#### [読解文]
◆ ◆ ◆ ◆
「どーなつ」北野勇作
★★★★☆
北野勇作リバイバル中です。
「昔、火星のあった場所」や「クラゲの海に浮かぶ舟」は昔読んで、再読といった感じだったんですが、今までこの2作しか読んだことなくて、今回読んだ「どーなつ」は初めて読みました。
北野勇作の小説を読むといつも不思議な気持ちになります。
まず、お話し自体が凄く不思議なものなので、
なんでこんな物語が描けるんだろうか?
というもの。さらに、
この人の頭のなかどーなってるんだ?
とか
SFなのに、どこか懐かしくて、シリアスなのにどこかほのぼのしてるなぁ
とか
この人凄い小説書いてるのになんでいまいちパッとしないんだ?
とか色々な意味で不思議です。
今回読んだ「どーなつ」は作者の北野勇作曰く、デビュー作である「昔、火星のあった場所」を書く前から頭の中にあった物語だそうです。
今まで、自分が読んだことがある北野勇作の小説の世界観が全て含まれている小説でした。
この物語の中にも「火星」が登場するし、「門」が登場するし、「クラゲの海に浮かぶ舟」のシーンを丸々再現している場面なんかもありました。
視点を変えてるだけで、実は同じ世界を舞台にして同じ物語なのかな?
なんお思ったりしました。
この「どーなつ」は10の物語で構成されたいわいる連作短編のような形になっているんですけど、実は1つの物語で長編なのかな?みたいな構成になっています。この構成もとても不思議です。
視点が時々変わるんですけど、この視点の変化は物語が進むにつれて意味が分かってきます。
しかし、物語の全貌や世界の全貌ははっきりとわからない感じになってるのがいいです。
◆ ◆ ◆ ◆
#### [課題一覧]
[1] 「どーなつ」の感想文のうち、「まず、お話し自体が凄く不思議なものなので、」を含む箇所から「全て含まれている小説でした。」までを一字一句変えずに出力してください。
[2] 「どーなつ」の感想文で題名が挙がっている北野勇作の作品はどれですか？すべて挙げてください。
[3] 「どーなつ」の感想文を、最後の文の続きから書き継いでください。
◆ ◆ ◆ ◆
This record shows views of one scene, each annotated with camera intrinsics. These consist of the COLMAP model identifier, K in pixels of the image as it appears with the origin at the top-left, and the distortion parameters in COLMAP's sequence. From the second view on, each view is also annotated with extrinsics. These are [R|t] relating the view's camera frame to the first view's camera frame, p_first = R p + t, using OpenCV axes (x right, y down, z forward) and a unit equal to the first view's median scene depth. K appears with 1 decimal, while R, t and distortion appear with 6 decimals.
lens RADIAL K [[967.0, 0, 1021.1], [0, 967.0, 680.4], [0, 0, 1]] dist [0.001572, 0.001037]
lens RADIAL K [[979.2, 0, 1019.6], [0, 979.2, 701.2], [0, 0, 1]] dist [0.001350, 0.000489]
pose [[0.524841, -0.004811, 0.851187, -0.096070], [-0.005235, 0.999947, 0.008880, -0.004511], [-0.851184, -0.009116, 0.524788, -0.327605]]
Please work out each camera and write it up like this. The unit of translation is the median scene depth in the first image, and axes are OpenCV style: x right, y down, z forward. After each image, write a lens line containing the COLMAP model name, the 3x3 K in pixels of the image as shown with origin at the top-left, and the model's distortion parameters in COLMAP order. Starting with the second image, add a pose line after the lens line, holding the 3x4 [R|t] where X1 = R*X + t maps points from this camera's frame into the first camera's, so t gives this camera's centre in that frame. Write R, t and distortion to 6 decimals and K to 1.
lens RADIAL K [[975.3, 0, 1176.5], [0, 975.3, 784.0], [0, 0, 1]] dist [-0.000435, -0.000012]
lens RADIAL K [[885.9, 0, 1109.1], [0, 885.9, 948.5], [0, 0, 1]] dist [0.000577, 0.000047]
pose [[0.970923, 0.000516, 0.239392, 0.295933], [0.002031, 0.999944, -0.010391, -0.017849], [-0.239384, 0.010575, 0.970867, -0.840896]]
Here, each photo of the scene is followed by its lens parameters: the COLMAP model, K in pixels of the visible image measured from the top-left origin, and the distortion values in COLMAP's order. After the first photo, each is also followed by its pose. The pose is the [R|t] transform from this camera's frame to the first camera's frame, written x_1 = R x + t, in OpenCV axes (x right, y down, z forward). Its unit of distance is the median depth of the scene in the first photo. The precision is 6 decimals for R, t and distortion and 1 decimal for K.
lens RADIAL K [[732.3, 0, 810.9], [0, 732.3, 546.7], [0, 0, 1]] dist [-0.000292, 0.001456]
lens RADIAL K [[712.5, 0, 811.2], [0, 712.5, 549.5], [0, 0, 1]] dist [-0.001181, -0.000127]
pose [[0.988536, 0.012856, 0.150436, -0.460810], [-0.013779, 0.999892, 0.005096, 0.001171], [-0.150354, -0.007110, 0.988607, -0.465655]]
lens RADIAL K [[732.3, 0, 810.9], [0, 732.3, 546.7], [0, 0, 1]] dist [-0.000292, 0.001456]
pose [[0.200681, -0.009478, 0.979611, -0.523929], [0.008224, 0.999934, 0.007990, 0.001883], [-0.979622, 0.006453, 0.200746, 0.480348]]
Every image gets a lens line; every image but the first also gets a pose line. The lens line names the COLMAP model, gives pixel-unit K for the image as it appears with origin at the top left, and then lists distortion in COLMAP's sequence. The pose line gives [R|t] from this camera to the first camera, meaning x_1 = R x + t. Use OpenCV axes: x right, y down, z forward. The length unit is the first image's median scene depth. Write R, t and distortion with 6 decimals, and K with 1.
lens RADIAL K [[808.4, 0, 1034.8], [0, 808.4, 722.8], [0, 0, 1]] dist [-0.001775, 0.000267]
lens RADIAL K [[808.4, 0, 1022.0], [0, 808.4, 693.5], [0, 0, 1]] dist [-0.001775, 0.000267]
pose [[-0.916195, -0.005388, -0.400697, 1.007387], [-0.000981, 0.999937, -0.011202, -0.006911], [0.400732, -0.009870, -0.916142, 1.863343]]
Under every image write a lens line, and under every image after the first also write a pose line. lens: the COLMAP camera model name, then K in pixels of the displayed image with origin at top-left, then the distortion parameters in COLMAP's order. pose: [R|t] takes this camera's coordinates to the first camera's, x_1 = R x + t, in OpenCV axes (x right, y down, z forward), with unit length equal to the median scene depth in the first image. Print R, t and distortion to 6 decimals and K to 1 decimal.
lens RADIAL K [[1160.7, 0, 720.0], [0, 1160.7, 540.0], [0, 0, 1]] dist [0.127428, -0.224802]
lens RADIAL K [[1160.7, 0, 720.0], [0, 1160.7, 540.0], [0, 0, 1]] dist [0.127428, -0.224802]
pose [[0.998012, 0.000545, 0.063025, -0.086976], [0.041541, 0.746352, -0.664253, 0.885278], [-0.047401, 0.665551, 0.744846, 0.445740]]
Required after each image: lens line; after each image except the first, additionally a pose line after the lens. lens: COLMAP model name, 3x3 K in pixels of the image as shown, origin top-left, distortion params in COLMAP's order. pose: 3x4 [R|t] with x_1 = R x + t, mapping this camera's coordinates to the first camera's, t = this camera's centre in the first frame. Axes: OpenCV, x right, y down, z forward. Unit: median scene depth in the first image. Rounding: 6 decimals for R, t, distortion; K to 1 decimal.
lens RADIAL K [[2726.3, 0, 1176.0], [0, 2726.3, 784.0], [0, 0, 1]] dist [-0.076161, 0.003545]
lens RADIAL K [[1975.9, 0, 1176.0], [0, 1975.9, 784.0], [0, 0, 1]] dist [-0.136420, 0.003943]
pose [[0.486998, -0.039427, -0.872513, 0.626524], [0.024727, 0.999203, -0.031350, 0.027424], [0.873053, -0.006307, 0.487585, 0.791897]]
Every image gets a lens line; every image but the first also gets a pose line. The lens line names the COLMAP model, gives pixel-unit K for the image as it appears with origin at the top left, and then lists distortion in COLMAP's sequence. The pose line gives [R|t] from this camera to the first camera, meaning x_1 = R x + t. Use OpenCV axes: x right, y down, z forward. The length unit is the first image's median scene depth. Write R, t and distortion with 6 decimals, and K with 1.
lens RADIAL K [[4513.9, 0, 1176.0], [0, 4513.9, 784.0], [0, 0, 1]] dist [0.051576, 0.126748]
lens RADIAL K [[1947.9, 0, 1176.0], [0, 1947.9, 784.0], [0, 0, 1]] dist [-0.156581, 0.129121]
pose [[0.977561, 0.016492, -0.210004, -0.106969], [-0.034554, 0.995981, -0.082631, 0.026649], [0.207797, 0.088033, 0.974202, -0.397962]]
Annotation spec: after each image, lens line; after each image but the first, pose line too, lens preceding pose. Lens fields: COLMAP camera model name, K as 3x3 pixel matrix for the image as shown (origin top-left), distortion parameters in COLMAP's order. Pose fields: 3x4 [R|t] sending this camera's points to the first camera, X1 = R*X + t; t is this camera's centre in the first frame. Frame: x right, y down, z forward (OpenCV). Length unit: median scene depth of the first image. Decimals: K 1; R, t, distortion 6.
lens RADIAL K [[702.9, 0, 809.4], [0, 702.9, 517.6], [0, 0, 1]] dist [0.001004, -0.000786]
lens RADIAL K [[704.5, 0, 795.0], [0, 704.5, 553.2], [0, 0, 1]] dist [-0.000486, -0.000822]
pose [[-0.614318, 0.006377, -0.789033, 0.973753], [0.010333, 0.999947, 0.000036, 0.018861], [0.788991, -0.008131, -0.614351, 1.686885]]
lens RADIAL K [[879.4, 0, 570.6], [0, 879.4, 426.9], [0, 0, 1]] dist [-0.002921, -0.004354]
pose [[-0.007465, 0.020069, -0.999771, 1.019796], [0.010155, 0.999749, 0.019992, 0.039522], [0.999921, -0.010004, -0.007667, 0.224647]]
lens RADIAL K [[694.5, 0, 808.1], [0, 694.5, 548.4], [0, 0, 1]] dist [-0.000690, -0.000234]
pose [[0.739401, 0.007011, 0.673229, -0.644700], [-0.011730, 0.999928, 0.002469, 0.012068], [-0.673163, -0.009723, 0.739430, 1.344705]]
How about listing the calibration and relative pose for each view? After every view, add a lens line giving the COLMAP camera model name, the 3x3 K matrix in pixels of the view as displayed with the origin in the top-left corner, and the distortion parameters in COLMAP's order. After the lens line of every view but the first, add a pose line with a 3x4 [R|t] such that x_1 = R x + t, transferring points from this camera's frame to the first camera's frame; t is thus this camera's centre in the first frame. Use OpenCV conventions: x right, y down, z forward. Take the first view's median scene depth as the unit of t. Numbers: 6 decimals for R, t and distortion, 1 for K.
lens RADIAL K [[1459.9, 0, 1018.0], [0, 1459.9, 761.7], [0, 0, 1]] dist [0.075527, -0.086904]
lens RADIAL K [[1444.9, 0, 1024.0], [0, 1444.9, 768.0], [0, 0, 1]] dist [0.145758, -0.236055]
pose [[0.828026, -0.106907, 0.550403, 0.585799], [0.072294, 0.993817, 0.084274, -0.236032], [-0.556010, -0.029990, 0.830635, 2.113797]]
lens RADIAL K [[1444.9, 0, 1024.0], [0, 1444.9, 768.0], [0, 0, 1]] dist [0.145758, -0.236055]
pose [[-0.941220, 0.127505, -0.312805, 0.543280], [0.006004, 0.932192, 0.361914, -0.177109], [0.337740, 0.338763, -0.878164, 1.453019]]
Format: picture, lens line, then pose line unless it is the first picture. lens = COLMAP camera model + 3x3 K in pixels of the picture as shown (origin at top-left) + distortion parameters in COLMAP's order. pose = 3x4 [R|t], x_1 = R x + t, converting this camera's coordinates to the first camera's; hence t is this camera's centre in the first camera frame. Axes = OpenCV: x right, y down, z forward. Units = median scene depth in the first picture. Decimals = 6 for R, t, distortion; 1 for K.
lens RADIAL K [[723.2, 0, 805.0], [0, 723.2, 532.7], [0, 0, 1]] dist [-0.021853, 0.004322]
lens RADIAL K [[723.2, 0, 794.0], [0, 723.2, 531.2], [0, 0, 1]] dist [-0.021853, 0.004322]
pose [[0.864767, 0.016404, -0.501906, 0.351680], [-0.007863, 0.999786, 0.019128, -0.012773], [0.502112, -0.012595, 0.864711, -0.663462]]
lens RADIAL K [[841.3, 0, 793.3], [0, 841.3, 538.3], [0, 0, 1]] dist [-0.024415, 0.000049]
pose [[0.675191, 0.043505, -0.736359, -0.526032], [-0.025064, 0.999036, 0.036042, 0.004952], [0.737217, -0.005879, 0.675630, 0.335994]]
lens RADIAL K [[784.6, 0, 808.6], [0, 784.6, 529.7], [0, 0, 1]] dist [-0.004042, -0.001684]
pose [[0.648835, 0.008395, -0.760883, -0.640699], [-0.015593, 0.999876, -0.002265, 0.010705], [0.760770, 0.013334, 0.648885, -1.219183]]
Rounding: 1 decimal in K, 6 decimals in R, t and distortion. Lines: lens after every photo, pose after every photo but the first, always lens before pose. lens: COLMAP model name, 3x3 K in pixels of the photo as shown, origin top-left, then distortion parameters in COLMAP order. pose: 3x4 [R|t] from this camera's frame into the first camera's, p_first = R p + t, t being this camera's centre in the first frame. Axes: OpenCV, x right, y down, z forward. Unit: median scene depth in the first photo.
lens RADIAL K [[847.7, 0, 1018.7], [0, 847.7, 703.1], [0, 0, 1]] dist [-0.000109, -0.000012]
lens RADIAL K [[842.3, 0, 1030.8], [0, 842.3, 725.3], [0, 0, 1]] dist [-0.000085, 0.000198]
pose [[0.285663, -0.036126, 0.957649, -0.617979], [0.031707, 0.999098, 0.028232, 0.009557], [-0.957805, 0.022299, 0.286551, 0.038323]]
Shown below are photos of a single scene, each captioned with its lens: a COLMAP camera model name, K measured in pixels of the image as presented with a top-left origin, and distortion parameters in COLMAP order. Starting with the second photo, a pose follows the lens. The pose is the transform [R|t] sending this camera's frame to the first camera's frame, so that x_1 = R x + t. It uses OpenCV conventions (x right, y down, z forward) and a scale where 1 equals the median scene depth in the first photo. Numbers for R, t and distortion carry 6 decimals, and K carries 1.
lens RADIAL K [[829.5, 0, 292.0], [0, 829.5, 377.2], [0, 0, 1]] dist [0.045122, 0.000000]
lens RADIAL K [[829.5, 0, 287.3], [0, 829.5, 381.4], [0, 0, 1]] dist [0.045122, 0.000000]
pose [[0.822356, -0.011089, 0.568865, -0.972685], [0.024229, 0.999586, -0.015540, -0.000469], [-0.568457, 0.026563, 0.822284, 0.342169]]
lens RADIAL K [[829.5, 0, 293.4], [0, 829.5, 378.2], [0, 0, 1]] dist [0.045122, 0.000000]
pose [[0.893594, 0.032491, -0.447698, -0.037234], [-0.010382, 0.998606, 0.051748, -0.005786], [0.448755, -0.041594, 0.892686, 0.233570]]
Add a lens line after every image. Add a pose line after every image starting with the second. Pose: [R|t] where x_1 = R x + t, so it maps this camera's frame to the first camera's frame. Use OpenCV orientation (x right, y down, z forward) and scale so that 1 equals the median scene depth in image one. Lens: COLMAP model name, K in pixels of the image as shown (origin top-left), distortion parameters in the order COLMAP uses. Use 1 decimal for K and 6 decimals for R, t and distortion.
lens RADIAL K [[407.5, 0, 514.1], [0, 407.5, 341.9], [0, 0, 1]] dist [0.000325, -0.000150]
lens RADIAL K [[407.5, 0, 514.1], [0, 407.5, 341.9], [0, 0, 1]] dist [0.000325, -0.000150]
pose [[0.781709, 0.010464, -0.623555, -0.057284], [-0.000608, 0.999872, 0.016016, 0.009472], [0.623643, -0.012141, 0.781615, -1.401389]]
◆ ◆ ◆ ◆
#### [想定解答]
[1]
まず、お話し自体が凄く不思議なものなので、
なんでこんな物語が描けるんだろうか?
というもの。さらに、
この人の頭のなかどーなってるんだ?
とか
SFなのに、どこか懐かしくて、シリアスなのにどこかほのぼのしてるなぁ
とか
この人凄い小説書いてるのになんでいまいちパッとしないんだ?
とか色々な意味で不思議です。
今回読んだ「どーなつ」は作者の北野勇作曰く、デビュー作である「昔、火星のあった場所」を書く前から頭の中にあった物語だそうです。
今まで、自分が読んだことがある北野勇作の小説の世界観が全て含まれている小説でした。

[2] 「昔、火星のあった場所」、「クラゲの海に浮かぶ舟」、「どーなつ」

[3]
あらゆる場所に仕掛けてある謎の欠片、いやこの小説世界を構成する世界の欠片のようなものが散りばめられていて、それらを読者がどう拾ってどう組み合わせるかで物語はさまざまな形に変化できるようになっていて、凄いってな、って思います。
過去に読んだ「昔、火星のあった場所」や「クラゲの海に浮かぶ舟」と同じように人間の記憶や存在などがテーマになっているのだろうか?って思いましたあ。
この作者の中にはよほど強力にある世界観なんだろうな、って思います。
で、この本のカバーイラストどっかで見たことあるな?って思ったら
西島大介
のイラストですね。
西島大介といえば
「世界の終わりのいずこねこ」
ですよ。
ここで、今自分が一番好きなMaison book girlと繋がりました。
自分の好きなものがどんどん繋がっていく感じ凄く気持ちいいです。
「世界の終わりのいずこねこ」は、ブクガのプロデューサーであるサクライケンタ氏がブクガの前に手掛けていたプロジェクトです。
昔から好きな北野勇作さんの小説と、今好きなブクガと繋がるとは。
「ツインピークス」も同じように繋がってて凄く嬉しい。
北野勇作さんの小説は難解といえば難解なんですけど、いつものほほんとした空気感があって好きです。
気になった方は是非読んでみてください。